§ What to produce: Nothing but the records themselves, exactly as written and free of pictures, should appear in your response.

[Difference listings]

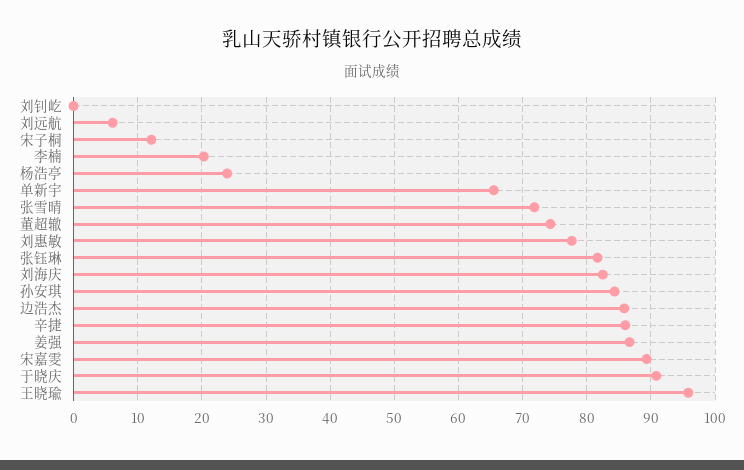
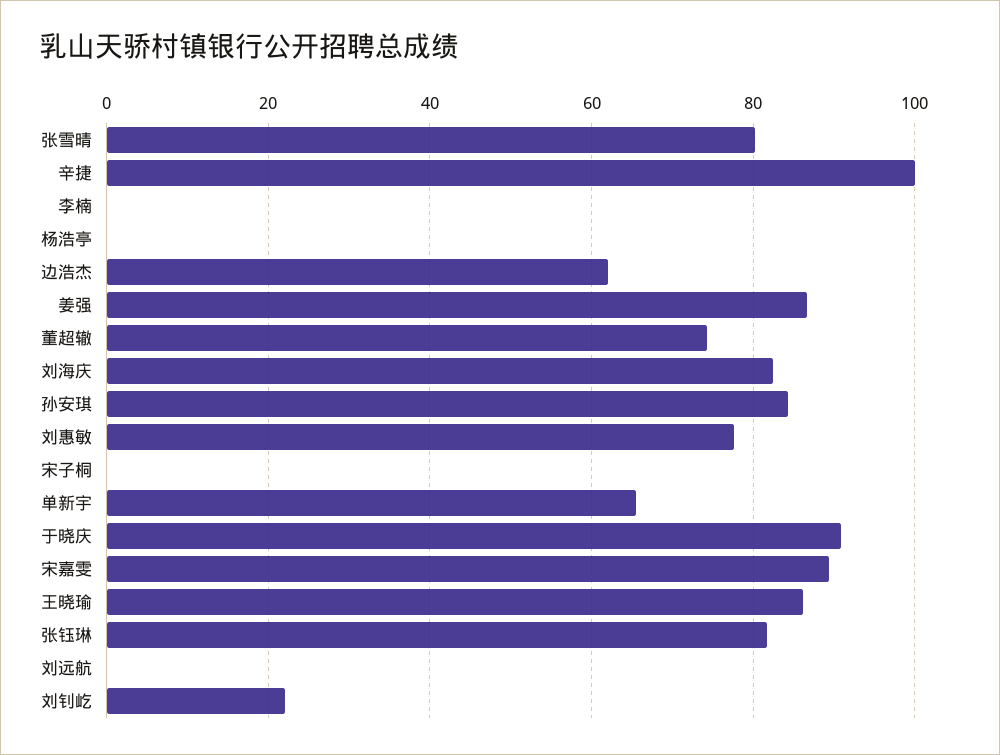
  {
-   "刘钊屹": 0,
+   "刘钊屹": 22,
-   "刘远航": 6,
+   "刘远航": 0,
-   "宋子桐": 12,
+   "宋子桐": 0,
-   "李楠": 20,
+   "李楠": 0,
-   "杨浩亭": 24,
+   "杨浩亭": 0,
    "单新宇": 66,
-   "张雪晴": 72,
+   "张雪晴": 80,
    "董超辙": 74,
    "刘惠敏": 78,
    "张钰琳": 82,
    "刘海庆": 83,
    "孙安琪": 84,
-   "边浩杰": 86,
+   "边浩杰": 62,
-   "辛捷": 86,
+   "辛捷": 100,
    "姜强": 87,
    "宋嘉雯": 89,
    "于晓庆": 91,
-   "王晓瑜": 96
+   "王晓瑜": 86
  }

§ Your solution:
  {
-   "刘钊屹": 0,
+   "刘钊屹": 22,
-   "刘远航": 6,
+   "刘远航": 0,
-   "宋子桐": 12,
+   "宋子桐": 0,
-   "李楠": 20,
+   "李楠": 0,
-   "杨浩亭": 24,
+   "杨浩亭": 0,
    "单新宇": 66,
-   "张雪晴": 72,
+   "张雪晴": 80,
    "董超辙": 74,
    "刘惠敏": 78,
    "张钰琳": 82,
    "刘海庆": 83,
    "孙安琪": 84,
-   "边浩杰": 86,
+   "边浩杰": 62,
-   "辛捷": 86,
+   "辛捷": 100,
    "姜强": 87,
    "宋嘉雯": 89,
    "于晓庆": 91,
-   "王晓瑜": 96
+   "王晓瑜": 86
  }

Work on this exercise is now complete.